Dictionary.com says a meme is, “a cultural item in the form of an image, video, phrase, etc., that is spread via the Internet and often al...

The Best Memes Of 2020 So Far

Dictionary.com says a meme is, “a cultural item in the form of an image, video, phrase, etc., that is spread via the Internet and often altered in a creative or humorous way.” Merriam-Webster defines “meme” as, “an idea, behavior style or usage that spreads from person to person within a culture.” 

But here is where we go full-on galaxy brain. Wikipedia, of all places, has one of the most intense takes on memes, describing them as, “a viral phenomenon that may evolve by natural selection in a manner analogous to that of biological evolution.” According to that definition, with every edit and remix, we breathe life into memes, and when they drop out of circulation they die. So like living things, memes fight for survival “through processes of variation, mutation, competition, and inheritance.” 

Black Mirror writers, take note, because Wikipedia also says that, “memes that replicate most-effectively enjoy more success and some may replicate effectively even when they prove to be detrimental to the welfare of their hosts.” Like when a meme goes viral (like a… virus, get it?), and we don’t like what that says about us. 

At their best, memes are supremely funny. Like so funny they are absolutely worth the hours we spend on Instagram, Twitter, TikTok, Facebook, Pinterest. And as the French word for same, même, might suggest, memes are best described in relation to their sameness. 

Memes have come a long way from the Forever Alone Potato and I Can Has Cheezburger.

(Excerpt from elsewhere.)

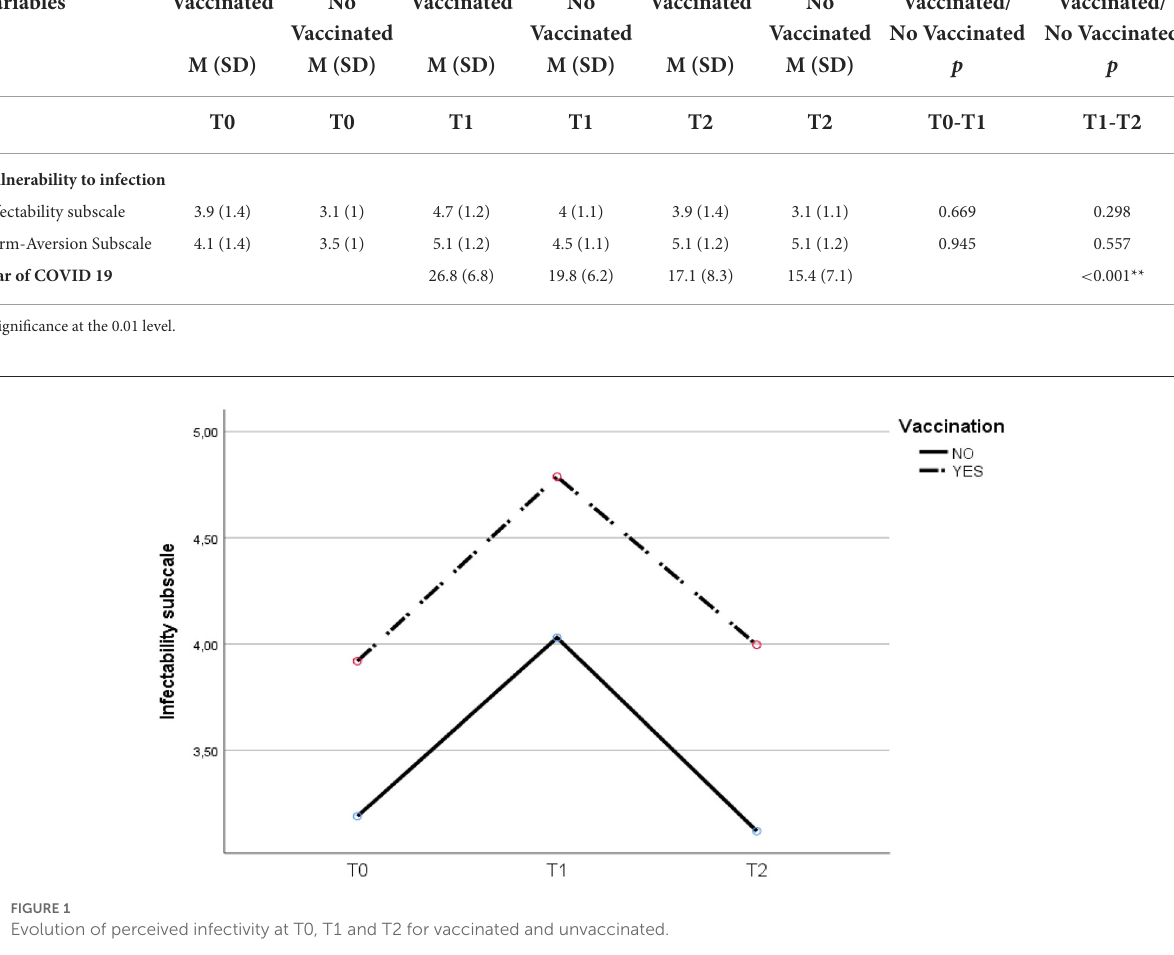
TABLE 4 Mean, standard deviation and significance according to vaccination for the variables of Vulnerability to infection and Fear of COVID-19 in T0, T1, T2. Variables Vaccinated No Vaccinated No Vaccinated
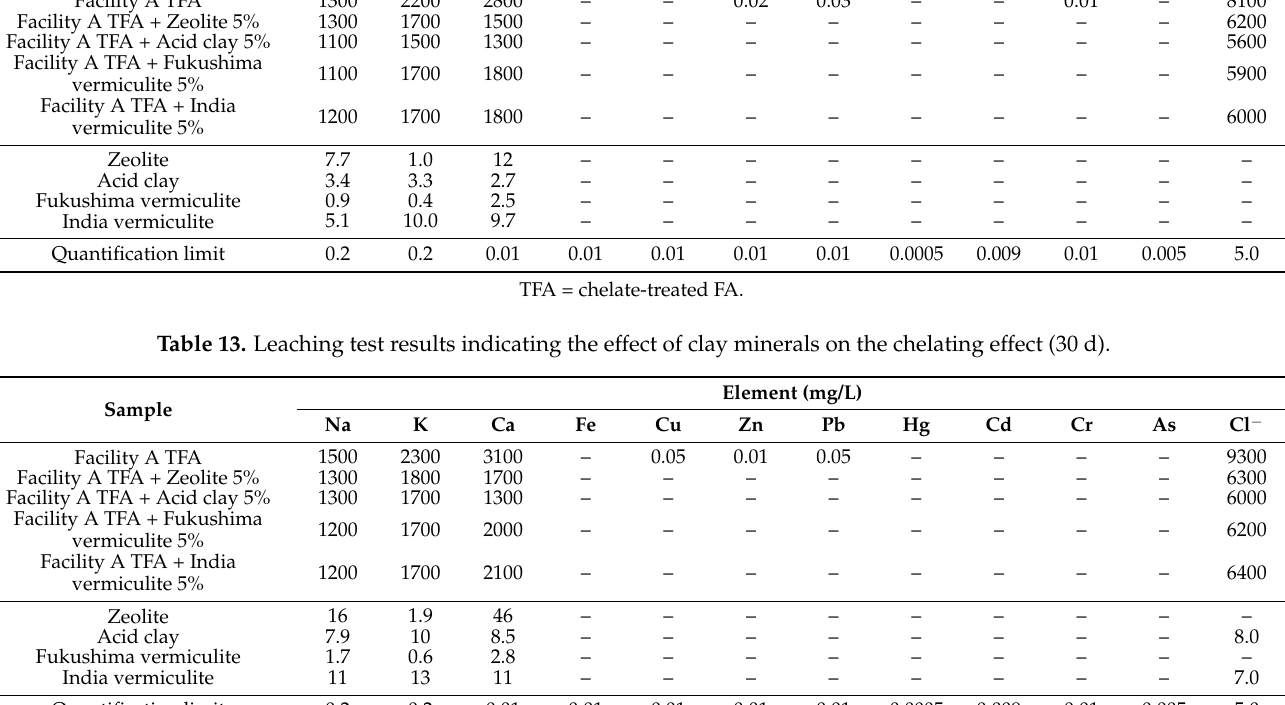
Table 12. Leaching test results indicating the effect of clay minerals on the chelating effect (6 h). Sample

We’ve evolved past the success of baby and doge. The black-trimmed white block letters have given way to Snapchat and Instagram fonts. The fact that TikTok encourages users to duet and add themselves to a blockchain audio track makes it the biggest and baddest meme factory on the internet. Here, we’ll slowly document all the highs and milestones memes will reach in 2020.

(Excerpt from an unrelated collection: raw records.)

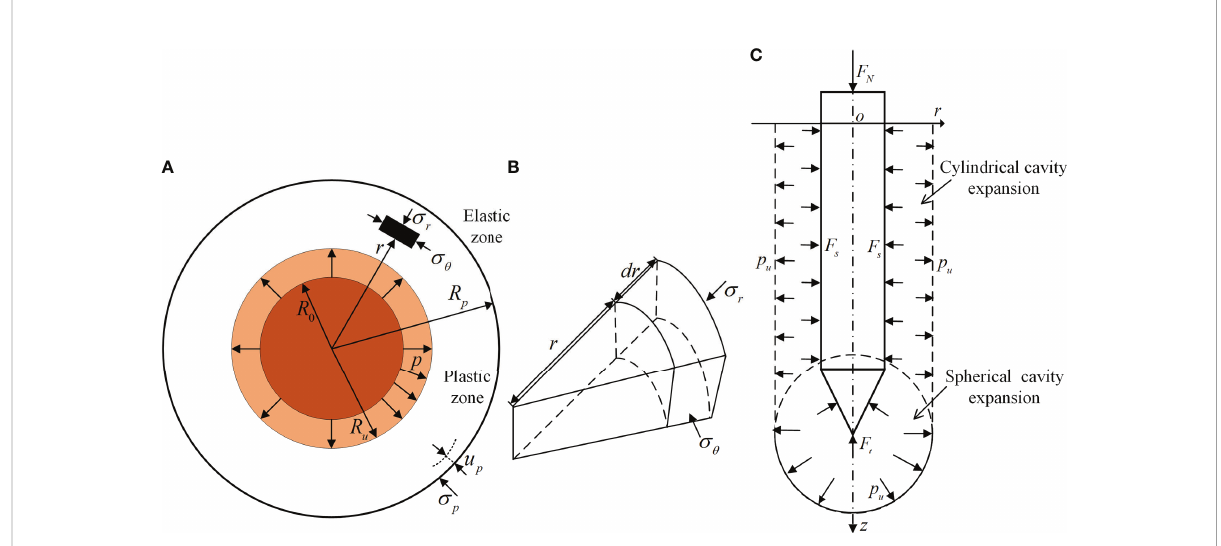
FIGURE 3 (A) Cylindrical cavity expansion model diagram; (B) force analysis of soil elements; and (C) spherical cavity expansion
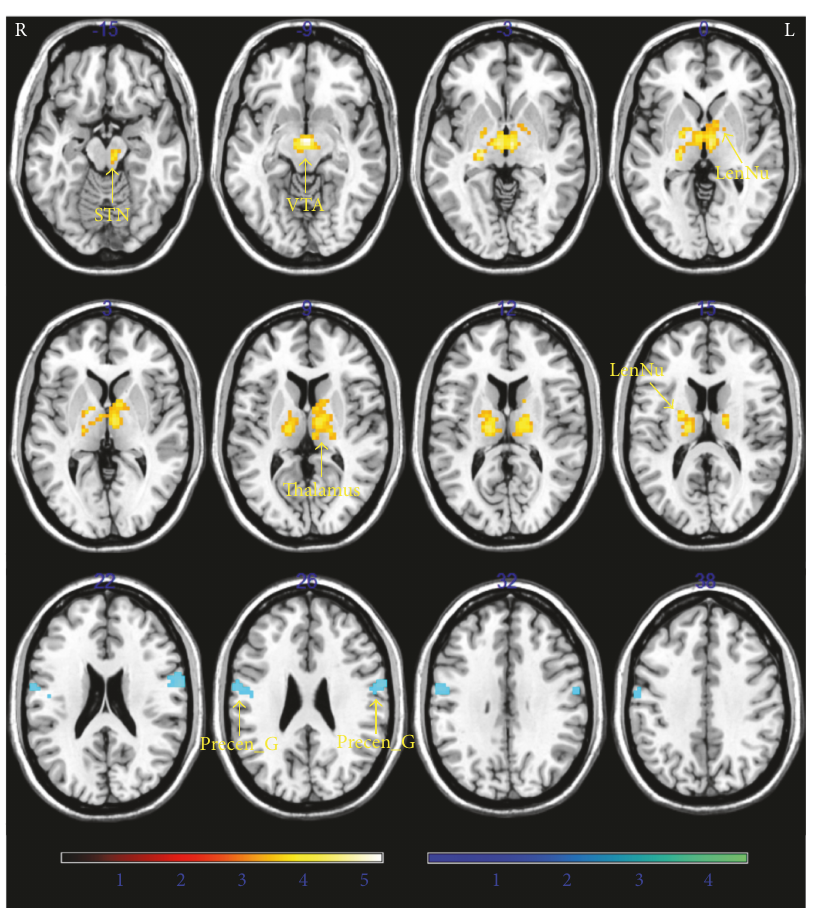
Figure 2: Brain mapping of functional connectivity with PCC/precuneus demonstrates a signi fi cant association with mean scores of negative and positive urgency ( P FWE = 0 05 , family-wise error correction). The hot color indicates a positive correlation with mean scores of negative and positive urgency; the cool color indicates a negative correlation with mean scores of negative and positive urgency. STN: substantia nigra; VTA: ventral tegmental areas; LenNu: lentiform nucleus; Precen_G: precentral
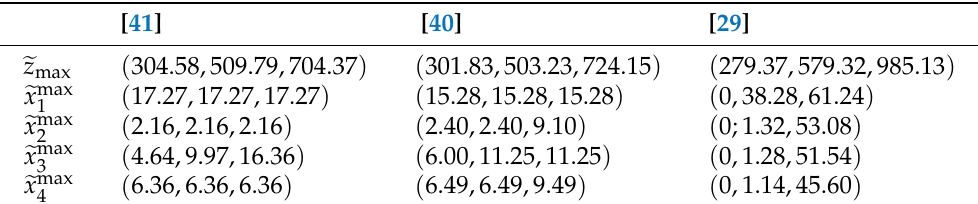
Table 2. Comparative numerical results for a full fuzzy LP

February: Bloomberg's Memes

This is the political advertising equivalent of Steve Buscemi saying, "How do you do fellow kids?" In his bid for president, Michael Bloomberg paid an Avengers-style cohort of meme accounts to run meme-ads for his campaign. The memes followed an unflattering DM format where the Bloomberg campaign's Instagram account clumsily asks popular memers to, well, meme him.

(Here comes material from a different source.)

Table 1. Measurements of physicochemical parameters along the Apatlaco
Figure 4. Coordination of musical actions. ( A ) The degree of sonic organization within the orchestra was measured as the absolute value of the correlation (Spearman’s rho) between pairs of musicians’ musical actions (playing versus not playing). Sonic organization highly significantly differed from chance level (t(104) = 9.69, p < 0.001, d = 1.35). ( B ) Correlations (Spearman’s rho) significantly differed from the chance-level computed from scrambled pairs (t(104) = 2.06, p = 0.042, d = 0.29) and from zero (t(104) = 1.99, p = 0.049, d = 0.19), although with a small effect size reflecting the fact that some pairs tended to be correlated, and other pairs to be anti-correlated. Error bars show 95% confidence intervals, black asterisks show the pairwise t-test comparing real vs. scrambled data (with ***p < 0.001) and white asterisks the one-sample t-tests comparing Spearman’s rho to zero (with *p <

February: Confused Billie Eilish

Ever the posterchild of Gen Z angst and indifference, Grammy-darling Billie Eilish was deeply confused during this year's Oscars. Behold the face Gen Z makes when millennials start reminiscing about Feist and landlines.

January: TikTok's Rosa 

Welcome to the Rosa Cinematic Universe. You got a dollar?

Rosa was born a TikTok character as some kind of parody of a latinx highschooler from Los Angeles. She is lovably loud and anyone raised in a latinx community knows that there are two kinds of people: those who ask for dollars and those who forfeit them.

This meme started to gain momentum in the very last days of 2019, when TikTok users started dueting with Rosa, challenging her request for slushy money, and, with later videos, flirting with the star of the Rosa Cinematic Universe. Then her video about connecting with a gay classmate came out, and it became an instant template for everything from celebrity encounters to viral tweets.

But it wasn't until 2020 that this character took achieved viral meme status with Irish, French, Shakespearean, and even Simlish version of "You got a dollar?"

January: "I am once again asking for your financial support"

Not only is he on the other end of the Democratic spectrum, but Bernie's meme moment of 2020 is the literal opposite of Bloomberg's – it's successful, a testament to the power of the image macro.

According to Know Your Meme, the first known meme based on the 2019 ad emerged on Reddit in mid-January. The accompanying text (and the comments that followed) can be interpreted as total disdain for "Bernie bros" – the perceived dominant demographic of Bernie Sanders supporters. In its inception, this was a meme that made fun of left-wing trust fund babies. But its viral success has assured that every possible version of this meme – favorable to Bernie, unfavorable, and unrelated – now exists.